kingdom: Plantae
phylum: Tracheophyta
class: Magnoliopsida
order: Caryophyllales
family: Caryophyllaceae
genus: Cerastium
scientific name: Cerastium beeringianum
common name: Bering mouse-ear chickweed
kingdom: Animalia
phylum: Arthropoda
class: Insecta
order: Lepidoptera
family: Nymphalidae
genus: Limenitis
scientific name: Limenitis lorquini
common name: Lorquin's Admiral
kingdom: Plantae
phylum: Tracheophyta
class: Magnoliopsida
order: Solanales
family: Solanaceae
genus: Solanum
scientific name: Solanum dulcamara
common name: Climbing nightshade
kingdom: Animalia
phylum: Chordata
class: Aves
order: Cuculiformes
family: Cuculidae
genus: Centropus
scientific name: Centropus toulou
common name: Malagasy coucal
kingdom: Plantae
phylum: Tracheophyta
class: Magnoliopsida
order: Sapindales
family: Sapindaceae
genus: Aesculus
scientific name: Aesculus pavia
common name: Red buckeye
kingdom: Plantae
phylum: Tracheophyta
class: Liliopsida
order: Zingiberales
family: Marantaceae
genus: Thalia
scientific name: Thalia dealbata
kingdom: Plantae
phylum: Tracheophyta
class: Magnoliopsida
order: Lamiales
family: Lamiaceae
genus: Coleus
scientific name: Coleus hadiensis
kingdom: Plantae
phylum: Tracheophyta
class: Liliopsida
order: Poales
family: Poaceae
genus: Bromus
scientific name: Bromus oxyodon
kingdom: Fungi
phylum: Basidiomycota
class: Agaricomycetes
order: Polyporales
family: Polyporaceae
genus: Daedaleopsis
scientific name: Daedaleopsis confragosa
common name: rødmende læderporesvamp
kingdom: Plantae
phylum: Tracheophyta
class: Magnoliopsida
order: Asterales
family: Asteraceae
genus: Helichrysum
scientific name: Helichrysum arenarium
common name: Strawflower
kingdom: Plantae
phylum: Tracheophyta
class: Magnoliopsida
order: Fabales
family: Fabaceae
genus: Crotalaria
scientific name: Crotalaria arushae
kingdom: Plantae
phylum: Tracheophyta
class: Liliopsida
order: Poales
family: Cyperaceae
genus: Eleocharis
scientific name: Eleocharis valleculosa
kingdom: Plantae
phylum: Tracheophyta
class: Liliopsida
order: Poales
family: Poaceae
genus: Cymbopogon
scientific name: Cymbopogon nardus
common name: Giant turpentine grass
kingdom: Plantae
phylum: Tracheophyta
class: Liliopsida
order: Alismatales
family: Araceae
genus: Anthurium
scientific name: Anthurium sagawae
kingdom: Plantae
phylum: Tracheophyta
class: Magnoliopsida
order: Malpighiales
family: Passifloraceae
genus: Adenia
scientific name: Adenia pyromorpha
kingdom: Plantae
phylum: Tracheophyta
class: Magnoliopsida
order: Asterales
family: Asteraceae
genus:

|---|

*Request*
Retype every line of the data above, word for word, without changing anything.

*Written reply*
kingdom: Plantae
phylum: Tracheophyta
class: Magnoliopsida
order: Caryophyllales
family: Caryophyllaceae
genus: Cerastium
scientific name: Cerastium beeringianum
common name: Bering mouse-ear chickweed
kingdom: Animalia
phylum: Arthropoda
class: Insecta
order: Lepidoptera
family: Nymphalidae
genus: Limenitis
scientific name: Limenitis lorquini
common name: Lorquin's Admiral
kingdom: Plantae
phylum: Tracheophyta
class: Magnoliopsida
order: Solanales
family: Solanaceae
genus: Solanum
scientific name: Solanum dulcamara
common name: Climbing nightshade
kingdom: Animalia
phylum: Chordata
class: Aves
order: Cuculiformes
family: Cuculidae
genus: Centropus
scientific name: Centropus toulou
common name: Malagasy coucal
kingdom: Plantae
phylum: Tracheophyta
class: Magnoliopsida
order: Sapindales
family: Sapindaceae
genus: Aesculus
scientific name: Aesculus pavia
common name: Red buckeye
kingdom: Plantae
phylum: Tracheophyta
class: Liliopsida
order: Zingiberales
family: Marantaceae
genus: Thalia
scientific name: Thalia dealbata
kingdom: Plantae
phylum: Tracheophyta
class: Magnoliopsida
order: Lamiales
family: Lamiaceae
genus: Coleus
scientific name: Coleus hadiensis
kingdom: Plantae
phylum: Tracheophyta
class: Liliopsida
order: Poales
family: Poaceae
genus: Bromus
scientific name: Bromus oxyodon
kingdom: Fungi
phylum: Basidiomycota
class: Agaricomycetes
order: Polyporales
family: Polyporaceae
genus: Daedaleopsis
scientific name: Daedaleopsis confragosa
common name: rødmende læderporesvamp
kingdom: Plantae
phylum: Tracheophyta
class: Magnoliopsida
order: Asterales
family: Asteraceae
genus: Helichrysum
scientific name: Helichrysum arenarium
common name: Strawflower
kingdom: Plantae
phylum: Tracheophyta
class: Magnoliopsida
order: Fabales
family: Fabaceae
genus: Crotalaria
scientific name: Crotalaria arushae
kingdom: Plantae
phylum: Tracheophyta
class: Liliopsida
order: Poales
family: Cyperaceae
genus: Eleocharis
scientific name: Eleocharis valleculosa
kingdom: Plantae
phylum: Tracheophyta
class: Liliopsida
order: Poales
family: Poaceae
genus: Cymbopogon
scientific name: Cymbopogon nardus
common name: Giant turpentine grass
kingdom: Plantae
phylum: Tracheophyta
class: Liliopsida
order: Alismatales
family: Araceae
genus: Anthurium
scientific name: Anthurium sagawae
kingdom: Plantae
phylum: Tracheophyta
class: Magnoliopsida
order: Malpighiales
family: Passifloraceae
genus: Adenia
scientific name: Adenia pyromorpha
kingdom: Plantae
phylum: Tracheophyta
class: Magnoliopsida
order: Asterales
family: Asteraceae
genus:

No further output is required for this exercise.